Third, Regnerus’s first published analysis of his research data failed to consider whether the children lived with, or were raised by, the parent who was, at some point, apparently involved in “a romantic relationship with someone of the same sex” and that same-sex partner. Instead, Regnerus categorized children as raised by a parent in a same-sex romantic relationship regardless of whether they were in fact raised by the parent and the parent’s same-sex romantic partner and regardless of the amount of time that they spent under the parent’s care. As a result, so long as an adult child believed that he or she had had a parent who had a relationship with someone of the same sex, then he or she was counted by Regnerus as having been “raised by” a parent in a same-sex relationship.

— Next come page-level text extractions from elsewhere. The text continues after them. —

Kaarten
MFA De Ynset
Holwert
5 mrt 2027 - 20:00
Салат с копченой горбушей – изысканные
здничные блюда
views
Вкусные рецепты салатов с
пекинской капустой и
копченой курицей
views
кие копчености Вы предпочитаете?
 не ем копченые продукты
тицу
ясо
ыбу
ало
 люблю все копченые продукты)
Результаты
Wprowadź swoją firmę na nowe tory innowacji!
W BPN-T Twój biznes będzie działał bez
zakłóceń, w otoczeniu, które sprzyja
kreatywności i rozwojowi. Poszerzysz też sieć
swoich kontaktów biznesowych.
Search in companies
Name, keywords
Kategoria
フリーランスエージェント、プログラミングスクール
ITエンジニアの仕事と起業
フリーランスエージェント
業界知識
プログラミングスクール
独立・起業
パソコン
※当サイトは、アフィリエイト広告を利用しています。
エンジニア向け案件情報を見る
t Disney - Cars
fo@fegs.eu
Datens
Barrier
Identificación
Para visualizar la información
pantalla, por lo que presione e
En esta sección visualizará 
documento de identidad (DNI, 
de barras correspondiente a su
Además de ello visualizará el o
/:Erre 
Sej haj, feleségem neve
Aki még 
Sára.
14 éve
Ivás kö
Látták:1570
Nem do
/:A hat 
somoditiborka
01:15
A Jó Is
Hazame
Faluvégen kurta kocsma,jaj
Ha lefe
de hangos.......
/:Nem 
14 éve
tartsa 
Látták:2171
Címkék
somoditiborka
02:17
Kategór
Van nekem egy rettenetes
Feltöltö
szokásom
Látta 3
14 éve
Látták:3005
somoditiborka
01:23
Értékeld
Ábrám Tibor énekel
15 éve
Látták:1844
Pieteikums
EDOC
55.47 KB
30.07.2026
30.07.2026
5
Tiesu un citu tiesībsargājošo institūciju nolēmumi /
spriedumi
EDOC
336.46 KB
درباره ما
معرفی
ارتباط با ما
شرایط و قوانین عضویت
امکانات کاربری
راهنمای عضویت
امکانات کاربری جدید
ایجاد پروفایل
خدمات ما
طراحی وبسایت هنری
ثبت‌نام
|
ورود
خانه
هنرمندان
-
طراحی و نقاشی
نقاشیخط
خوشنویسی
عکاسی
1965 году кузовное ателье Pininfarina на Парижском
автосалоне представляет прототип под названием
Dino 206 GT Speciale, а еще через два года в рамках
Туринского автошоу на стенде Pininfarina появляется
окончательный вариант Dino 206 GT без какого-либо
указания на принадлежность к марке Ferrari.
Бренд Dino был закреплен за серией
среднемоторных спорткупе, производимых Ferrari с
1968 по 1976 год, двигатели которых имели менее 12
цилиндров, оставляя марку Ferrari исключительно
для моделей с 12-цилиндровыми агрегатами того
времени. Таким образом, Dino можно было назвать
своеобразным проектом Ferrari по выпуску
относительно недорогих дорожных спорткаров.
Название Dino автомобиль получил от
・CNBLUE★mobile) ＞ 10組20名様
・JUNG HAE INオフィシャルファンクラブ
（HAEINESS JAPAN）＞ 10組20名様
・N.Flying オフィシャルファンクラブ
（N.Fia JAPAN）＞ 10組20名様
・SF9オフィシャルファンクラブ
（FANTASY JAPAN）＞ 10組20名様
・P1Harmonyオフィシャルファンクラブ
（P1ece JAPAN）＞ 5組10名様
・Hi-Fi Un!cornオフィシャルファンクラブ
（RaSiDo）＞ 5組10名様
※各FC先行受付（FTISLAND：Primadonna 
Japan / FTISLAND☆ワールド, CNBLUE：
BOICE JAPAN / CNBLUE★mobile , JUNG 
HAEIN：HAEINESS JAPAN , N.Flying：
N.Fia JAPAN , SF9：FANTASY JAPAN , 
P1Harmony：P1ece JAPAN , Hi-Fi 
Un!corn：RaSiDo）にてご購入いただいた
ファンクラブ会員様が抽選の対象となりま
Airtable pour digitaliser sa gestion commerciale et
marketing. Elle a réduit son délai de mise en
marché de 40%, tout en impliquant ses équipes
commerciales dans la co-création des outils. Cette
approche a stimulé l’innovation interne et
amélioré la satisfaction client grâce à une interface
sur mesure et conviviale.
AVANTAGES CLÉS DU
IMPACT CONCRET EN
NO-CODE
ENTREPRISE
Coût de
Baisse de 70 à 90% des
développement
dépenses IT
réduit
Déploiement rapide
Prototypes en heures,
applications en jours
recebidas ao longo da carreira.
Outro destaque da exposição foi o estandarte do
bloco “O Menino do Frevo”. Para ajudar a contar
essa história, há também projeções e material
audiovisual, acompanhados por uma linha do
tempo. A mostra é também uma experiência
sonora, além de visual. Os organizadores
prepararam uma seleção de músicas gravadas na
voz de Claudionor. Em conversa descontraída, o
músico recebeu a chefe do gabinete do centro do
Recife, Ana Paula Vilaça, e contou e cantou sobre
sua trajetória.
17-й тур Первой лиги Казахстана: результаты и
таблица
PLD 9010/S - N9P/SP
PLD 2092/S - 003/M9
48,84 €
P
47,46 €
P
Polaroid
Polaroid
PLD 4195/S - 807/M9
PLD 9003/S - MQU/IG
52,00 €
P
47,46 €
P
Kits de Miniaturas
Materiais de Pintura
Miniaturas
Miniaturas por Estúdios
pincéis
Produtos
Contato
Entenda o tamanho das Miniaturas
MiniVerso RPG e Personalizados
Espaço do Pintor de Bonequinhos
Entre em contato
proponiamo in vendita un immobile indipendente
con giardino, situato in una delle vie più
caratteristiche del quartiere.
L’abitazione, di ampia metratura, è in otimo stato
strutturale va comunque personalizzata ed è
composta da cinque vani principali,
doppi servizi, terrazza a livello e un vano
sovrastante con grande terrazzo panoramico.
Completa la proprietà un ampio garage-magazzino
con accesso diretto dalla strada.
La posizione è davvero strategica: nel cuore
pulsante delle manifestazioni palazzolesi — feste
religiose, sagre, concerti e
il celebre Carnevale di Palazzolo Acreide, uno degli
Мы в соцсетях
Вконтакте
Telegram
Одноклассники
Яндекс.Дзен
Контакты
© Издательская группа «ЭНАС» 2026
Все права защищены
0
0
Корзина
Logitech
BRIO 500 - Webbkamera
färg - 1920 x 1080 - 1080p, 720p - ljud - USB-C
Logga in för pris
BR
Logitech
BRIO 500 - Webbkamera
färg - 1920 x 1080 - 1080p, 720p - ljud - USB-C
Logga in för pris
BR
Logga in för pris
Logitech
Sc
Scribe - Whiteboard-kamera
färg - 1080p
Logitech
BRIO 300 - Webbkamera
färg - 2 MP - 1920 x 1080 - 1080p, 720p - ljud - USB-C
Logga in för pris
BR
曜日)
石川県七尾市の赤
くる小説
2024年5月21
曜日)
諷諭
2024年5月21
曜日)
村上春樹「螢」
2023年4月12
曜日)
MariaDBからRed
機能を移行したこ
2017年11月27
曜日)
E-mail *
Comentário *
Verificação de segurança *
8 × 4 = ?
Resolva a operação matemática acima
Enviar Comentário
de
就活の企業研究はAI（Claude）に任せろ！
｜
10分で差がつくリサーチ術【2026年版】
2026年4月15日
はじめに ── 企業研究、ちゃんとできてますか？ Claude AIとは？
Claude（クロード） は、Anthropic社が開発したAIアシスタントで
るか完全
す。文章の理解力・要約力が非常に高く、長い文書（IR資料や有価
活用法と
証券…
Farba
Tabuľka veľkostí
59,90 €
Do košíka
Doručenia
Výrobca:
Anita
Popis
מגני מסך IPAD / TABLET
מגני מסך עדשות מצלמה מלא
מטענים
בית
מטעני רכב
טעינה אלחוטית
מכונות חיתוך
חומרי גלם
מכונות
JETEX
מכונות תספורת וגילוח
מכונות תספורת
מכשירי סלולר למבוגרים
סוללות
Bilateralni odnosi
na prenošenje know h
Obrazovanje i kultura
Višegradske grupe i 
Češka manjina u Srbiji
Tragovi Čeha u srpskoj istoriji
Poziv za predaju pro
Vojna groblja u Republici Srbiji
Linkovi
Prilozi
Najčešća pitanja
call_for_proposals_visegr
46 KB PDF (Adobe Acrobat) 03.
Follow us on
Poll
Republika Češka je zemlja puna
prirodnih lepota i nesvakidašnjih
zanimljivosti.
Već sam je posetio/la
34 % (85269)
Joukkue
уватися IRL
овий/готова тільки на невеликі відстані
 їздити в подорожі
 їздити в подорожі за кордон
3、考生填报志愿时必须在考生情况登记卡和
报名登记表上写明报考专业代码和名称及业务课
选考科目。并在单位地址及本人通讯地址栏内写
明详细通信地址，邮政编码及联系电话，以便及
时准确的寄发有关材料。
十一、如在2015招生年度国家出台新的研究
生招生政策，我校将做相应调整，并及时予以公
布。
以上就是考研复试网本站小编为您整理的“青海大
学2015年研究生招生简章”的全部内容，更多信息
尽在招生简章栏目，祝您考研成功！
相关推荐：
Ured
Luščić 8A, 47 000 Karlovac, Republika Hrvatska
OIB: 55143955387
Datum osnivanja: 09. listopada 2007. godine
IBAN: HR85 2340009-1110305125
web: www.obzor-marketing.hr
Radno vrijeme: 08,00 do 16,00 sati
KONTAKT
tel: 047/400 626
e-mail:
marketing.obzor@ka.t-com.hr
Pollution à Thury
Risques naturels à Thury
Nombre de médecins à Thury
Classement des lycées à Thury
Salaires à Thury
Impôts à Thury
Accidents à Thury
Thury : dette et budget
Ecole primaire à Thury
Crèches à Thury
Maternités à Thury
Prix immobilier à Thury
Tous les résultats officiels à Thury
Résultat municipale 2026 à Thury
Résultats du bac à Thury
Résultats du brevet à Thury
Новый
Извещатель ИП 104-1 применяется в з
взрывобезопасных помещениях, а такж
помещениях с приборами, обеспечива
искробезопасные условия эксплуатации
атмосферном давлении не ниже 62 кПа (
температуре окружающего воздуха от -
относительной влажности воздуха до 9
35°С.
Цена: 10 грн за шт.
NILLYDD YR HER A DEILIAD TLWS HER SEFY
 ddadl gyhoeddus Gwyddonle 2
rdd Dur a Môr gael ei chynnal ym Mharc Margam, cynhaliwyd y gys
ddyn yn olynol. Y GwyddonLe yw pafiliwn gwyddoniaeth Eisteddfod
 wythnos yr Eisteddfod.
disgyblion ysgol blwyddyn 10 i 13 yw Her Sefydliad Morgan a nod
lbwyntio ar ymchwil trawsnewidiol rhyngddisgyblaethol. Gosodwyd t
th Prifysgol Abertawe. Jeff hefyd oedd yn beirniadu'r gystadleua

Fourth, in contrast to every other study on same-sex parenting, Regnerus identified parents who had purportedly engaged in a same-sex romantic relationship based solely on the child’s own retrospective report of the parent’s romantic relationships, made once the child was an adult. This unusual measurement strategy ignored the fact that the child may have limited and inaccurate recollections of the parents’ distant romantic past.
Finally, the study fails to account for the fact that the negative outcomes may have been caused by other childhood events or events later in the individual’s adult life, particularly given that the vast majority (thirty-seven of forty) of the outcomes measured were adult and not childhood outcomes. Factors other than same-sex parenting are likely to explain these negative outcomes in the Regnerus study. Regnerus himself concludes that “I am thus not suggesting that growing up with a lesbian mother or gay father causes suboptimal outcomes because of the sexual orientation or sexual behavior of the parent.”
In sum, by conflating (1) children raised by same-sex parents with (2) individuals who reportedly had a parent who had “a romantic relationship with someone of the same sex,” and referring to such individuals as children of “lesbian mothers” or “gay fathers,” the Regnerus study obscures the fact that it did not specifically examine children raised by two same-sex parents. Accordingly, it cannot speak to the impact of same-sex parenting on child outcomes.
This has been a terrific week and there has been much momentum for LGBT equality. Let’s hope the Supreme Court makes a wise decision and sides with the future instead of the past.